This story is from April 6, 2007

'Strong rupee may hit projections of IT companies'

For FY08, if equity analysts are to be believed, Infosys is expected to offer a guidance for lower sales and profit growth targets.
'Strong rupee may hit projections of IT companies'
MUMBAI: Every year, Infosys' guidance for the current year's revenue and profit estimates often sets the tone for expectations from the fast growing software industry.
But for FY08, if equity analysts are to be believed, Infosys is expected to offer a guidance for lower sales and profit growth targets.
Ahead of Infosys annual results and guidance announcement on Friday, April 13, a broking firm, DSP Merill Lynch has argued in its latest report that investors should sell the stock in the short term.

The situation was not as bleak even three months ago when TCS and Infosys announced better than expected results for Q3 ended December 31, 2006.
Despite the rupee appreciating in that quarter, IT companies posted better results as they were able to extract better prices for their contracts with customers.
Analysts now argue that the situation has reversed. A bleak economic outlook for the US coupled with the appreciating rupee have cast doubts on the short term outlook for the business.
Says Emkay Stock and Share Brokers Ajay Parmar: "The market fundamentals have changed significantly in the recent past. Though there are multiple margin levers, the areas of concerns have also increased."
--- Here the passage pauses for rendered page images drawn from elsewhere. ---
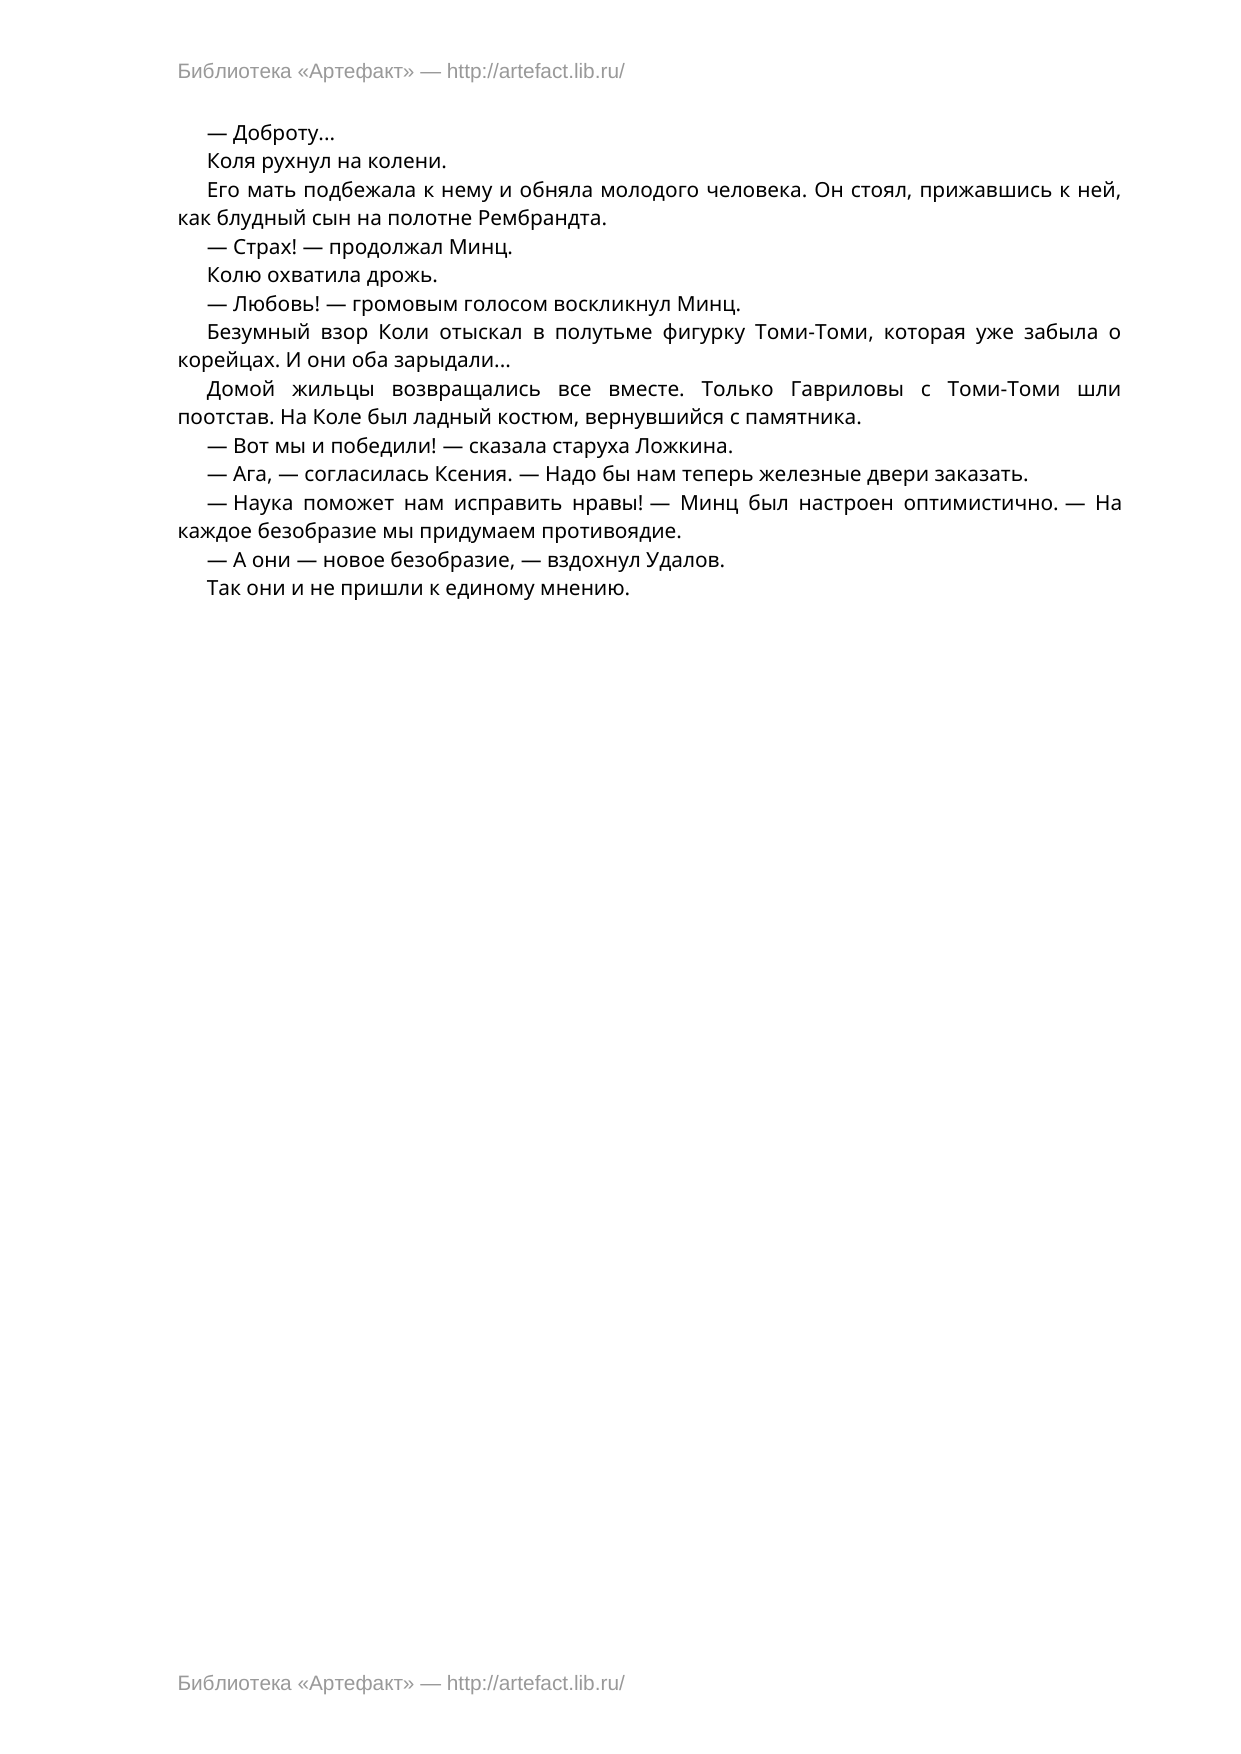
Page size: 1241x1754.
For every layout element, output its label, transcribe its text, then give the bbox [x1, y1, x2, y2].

text — Ага, — согласилась Ксения. — Надо бы нам теперь железные двери заказать. [177, 459, 1122, 488]
text — Вот мы и победили! — сказала старуха Ложкина. [177, 431, 1122, 459]
text Домой жильцы возвращались все вместе. Только Гавриловы с Томи-Томи шли поотстав. На Коле был ладный костюм, вернувшийся с памятника. [177, 374, 1122, 431]
text Так они и не пришли к единому мнению. [177, 573, 1122, 602]
text Колю охватила дрожь. [177, 260, 1122, 289]
text Его мать подбежала к нему и обняла молодого человека. Он стоял, прижавшись к ней, как блудный сын на полотне Рембрандта. [177, 175, 1122, 232]
text Коля рухнул на колени. [177, 147, 1122, 175]
text — Любовь! — громовым голосом воскликнул Минц. [177, 289, 1122, 317]
text — Страх! — продолжал Минц. [177, 232, 1122, 260]
text — Наука поможет нам исправить нравы! — Минц был настроен оптимистично. — На каждое безобразие мы придумаем противоядие. [177, 488, 1122, 545]
text — А они — новое безобразие, — вздохнул Удалов. [177, 545, 1122, 573]
text Безумный взор Коли отыскал в полутьме фигурку Томи-Томи, которая уже забыла о корейцах. И они оба зарыдали... [177, 317, 1122, 374]
text — Доброту... [177, 118, 1122, 147]
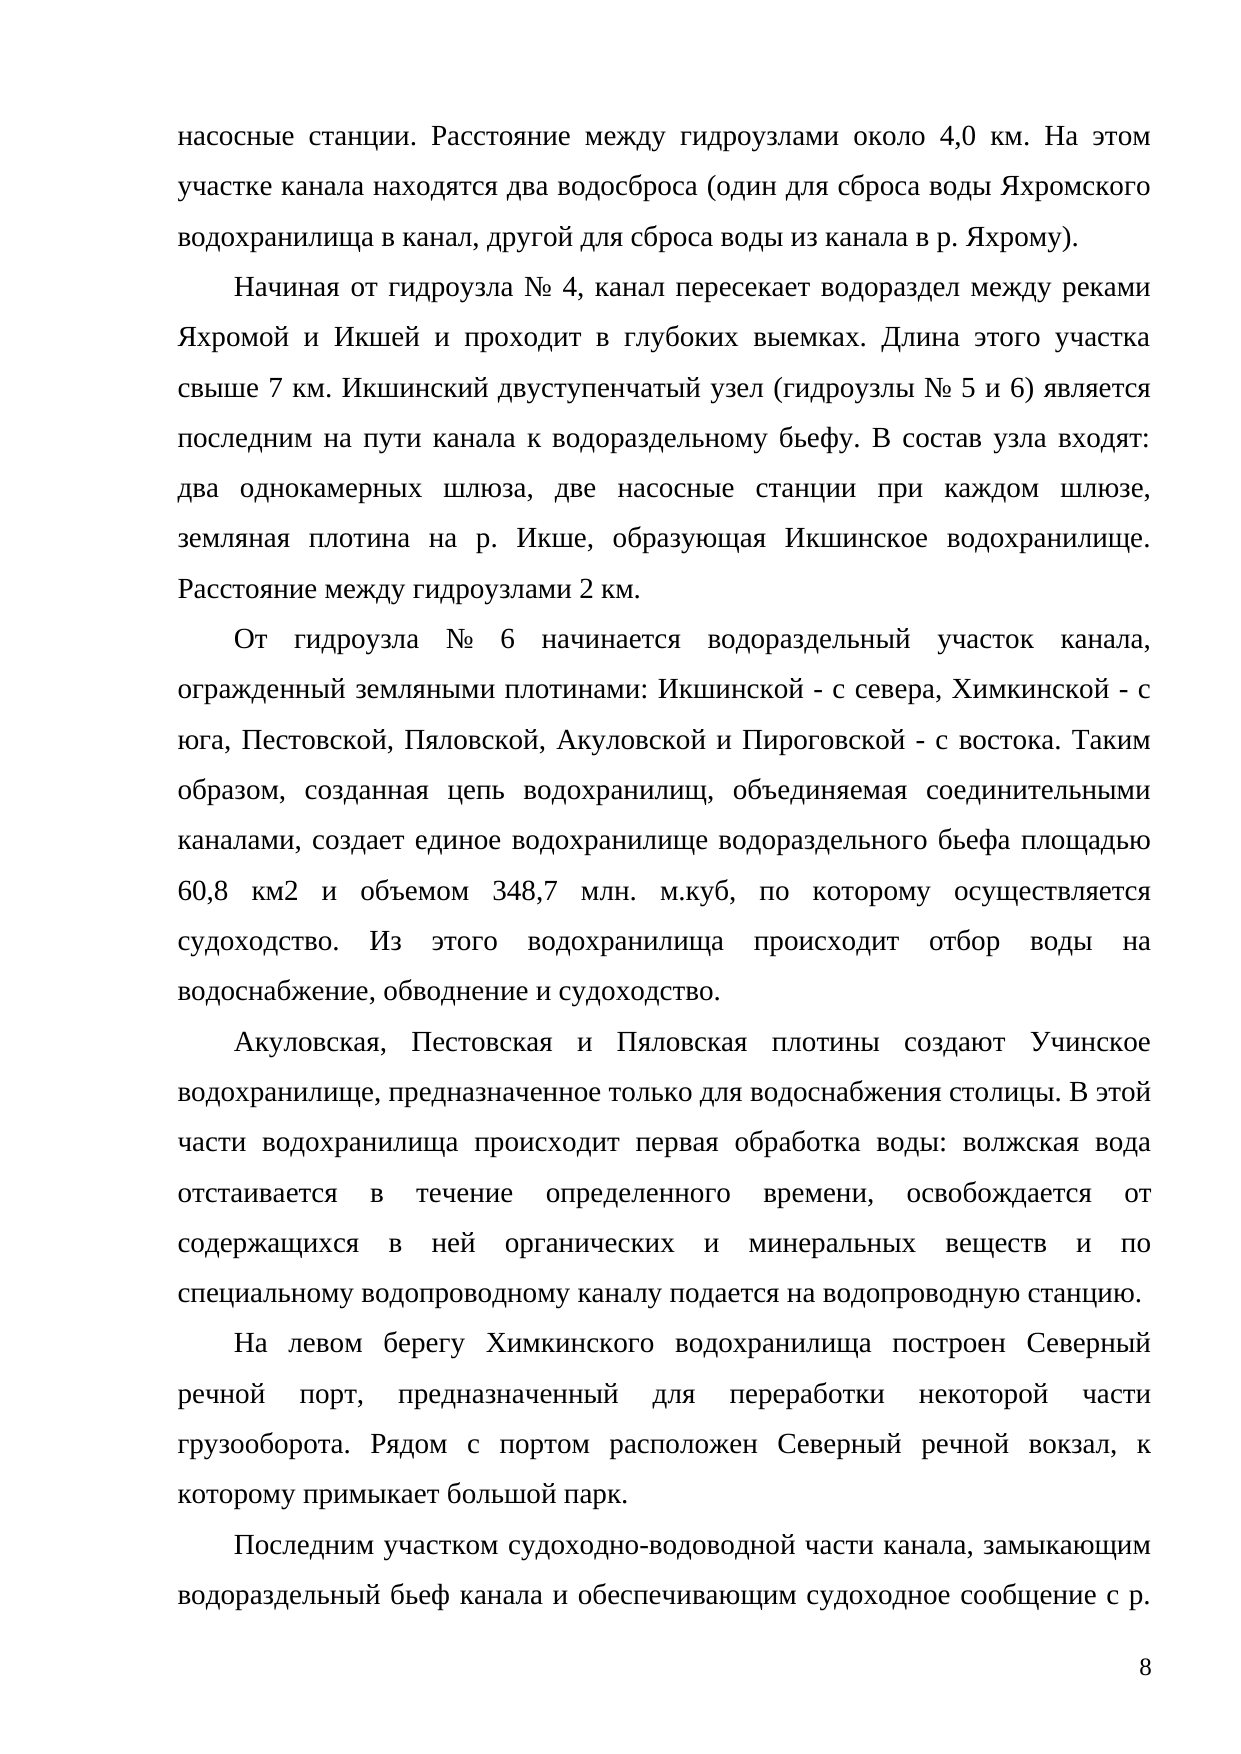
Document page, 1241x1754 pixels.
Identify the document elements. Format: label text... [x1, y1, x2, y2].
Despite the rupee appreciating significantly towards the close of the financial year in March, analysts expect that most companies will end their current financial year more or less in line with market expectations. The worry, however, is about the future.
DSP Merill Lynch says that the risk posed by uncertain US economic outlook, rupee appreciation and client specific risks would put Infosys EPS growth guidance in the early 20s as against a consensus forecast of 30% for FY08.
The report says that in the past, as in 2001 and 2003, the stock reacts strongly to a disappointing guidance.
An IT sector result preview report by Edelweiss says that their discussion with tier-1 players in the IT industry suggest that the strong growth momentum will continue through FY08 as well.
However, Edelweiss expects that the rupee's sharp appreciation will negatively impact the guidance for FY08, as most companies either use the closing rate of the previous quarter or the past two week's average rate for guidance in rupee terms.
On industry's part, Wipro chairman Azim Premji maintained that currency appreciation would not hit software exports from India, since the industry had already anticipated it.
"The Indian currency is relatively strong and this (its strengthening) was not unanticipated. We will have to drive productivity and get better prices. We have planned for currency rates of Rs 43.50 or so. One must ask for better prices and give more value to justify the higher prices,"Premji said.
In the last one year, the BSE IT index has underperformed the sensex by 2%. Among the large IT stocks, TCS outperformed the market by close to 10% while stocks like Infosys and Satyam lagged the sensex.
The underperformance of IT stocks vis-a-vis the sensex crept in since January on the back of news that the US economy is slowing down and growing defaults in the American home mortgage market.
"Now, if Infosys announces a pessimistic guidance, IT stocks prices may well head southwards before they correct again."